I am talking about just hub, I didn’t build a wheel yet. I am holding/squeezing axle nuts at one hand, and try to turn hub body with the other.
When I hold hub at hand and try to turn it there is a lot of friction, there are distinct points (some like stop points) where hub feels click-in (there is not audible click). Far, far analogy but it resembles the rear hub somewhat — there is also some friction and there are also some special points.
Friction in dynamo hub I have is much greater. Gathering from all "it is normal" I take my hub is not broken. Yet.
But there is more — the rear hub movement is predictable, I turn it by hand, the hub has no inertia so it stays exactly when I stop turning it, in other words any point/angle is valid point/angle. With dynamo hub if I am less than midway between points it bounces back by itself. So there are only X designated points/angles at which it can rest. And as for friction — forward turning is hard, turning it backward is even harder (at first I thought it is not possible at all).

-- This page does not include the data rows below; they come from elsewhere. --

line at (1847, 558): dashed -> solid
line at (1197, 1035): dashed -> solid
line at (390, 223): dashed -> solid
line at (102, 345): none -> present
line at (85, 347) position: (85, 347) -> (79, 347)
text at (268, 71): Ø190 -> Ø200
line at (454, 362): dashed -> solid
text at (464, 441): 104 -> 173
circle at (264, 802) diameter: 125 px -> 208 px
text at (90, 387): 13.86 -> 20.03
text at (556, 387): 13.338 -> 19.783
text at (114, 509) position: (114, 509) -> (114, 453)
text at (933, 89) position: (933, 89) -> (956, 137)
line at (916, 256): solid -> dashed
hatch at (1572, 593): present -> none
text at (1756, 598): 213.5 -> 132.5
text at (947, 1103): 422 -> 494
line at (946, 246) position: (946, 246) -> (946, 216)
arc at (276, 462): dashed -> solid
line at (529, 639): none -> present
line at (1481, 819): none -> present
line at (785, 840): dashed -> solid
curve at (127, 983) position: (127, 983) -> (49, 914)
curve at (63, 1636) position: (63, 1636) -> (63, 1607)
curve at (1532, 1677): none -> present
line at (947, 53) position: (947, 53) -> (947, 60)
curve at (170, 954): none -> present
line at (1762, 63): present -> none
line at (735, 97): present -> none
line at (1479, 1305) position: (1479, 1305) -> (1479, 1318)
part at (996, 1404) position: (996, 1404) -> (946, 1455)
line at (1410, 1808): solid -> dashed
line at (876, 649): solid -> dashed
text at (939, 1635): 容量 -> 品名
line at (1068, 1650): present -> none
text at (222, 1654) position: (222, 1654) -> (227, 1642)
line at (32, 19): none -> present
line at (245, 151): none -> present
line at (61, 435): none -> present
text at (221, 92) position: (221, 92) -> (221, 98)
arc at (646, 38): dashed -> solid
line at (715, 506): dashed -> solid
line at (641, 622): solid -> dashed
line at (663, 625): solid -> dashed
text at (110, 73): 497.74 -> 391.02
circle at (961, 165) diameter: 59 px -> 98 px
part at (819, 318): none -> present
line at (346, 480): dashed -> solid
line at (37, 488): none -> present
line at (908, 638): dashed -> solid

So my question is — is this "more" section above normal as well, or those are odd even in dynamo-hubs world and I probably have broken hub (or terrible quality one)?
Remember a dynamo hub has a small electric generator inside of it. What you are feeling when you turn the shaft is the interaction between the magnets and wires in the the generator creating peaks of torque on the shaft.
Answered by Argenti Apparatus on July 24, 2021
The apparent turning resistance, and the presence of discrete resting positions is normal for dynamo hubs. When I first got my Shutter Precision PD-8 dynamo hub, I was shocked that I could barely turn the axle with my fingers. However, in operation the effective resistance of the hub is negligible as you would expect. The "cogging" between electrical poles doesn't slow the bicycle down much, because although it does take force to turn the axle toward one of the pole locations, you will notice that once the hub has rotated past the pole it actually "snaps" back to the next rest position, giving back most of the energy. In operation the repeated motions past the electrical poles evens out. There is still some added resistance from the electrical generation, but only a tiny fraction of what you would expect from turning the axle by hand.
I do not have an explanation for why the resistance would be different when turning one direction vs. the other. As far as I know, it should be the same turning either direction.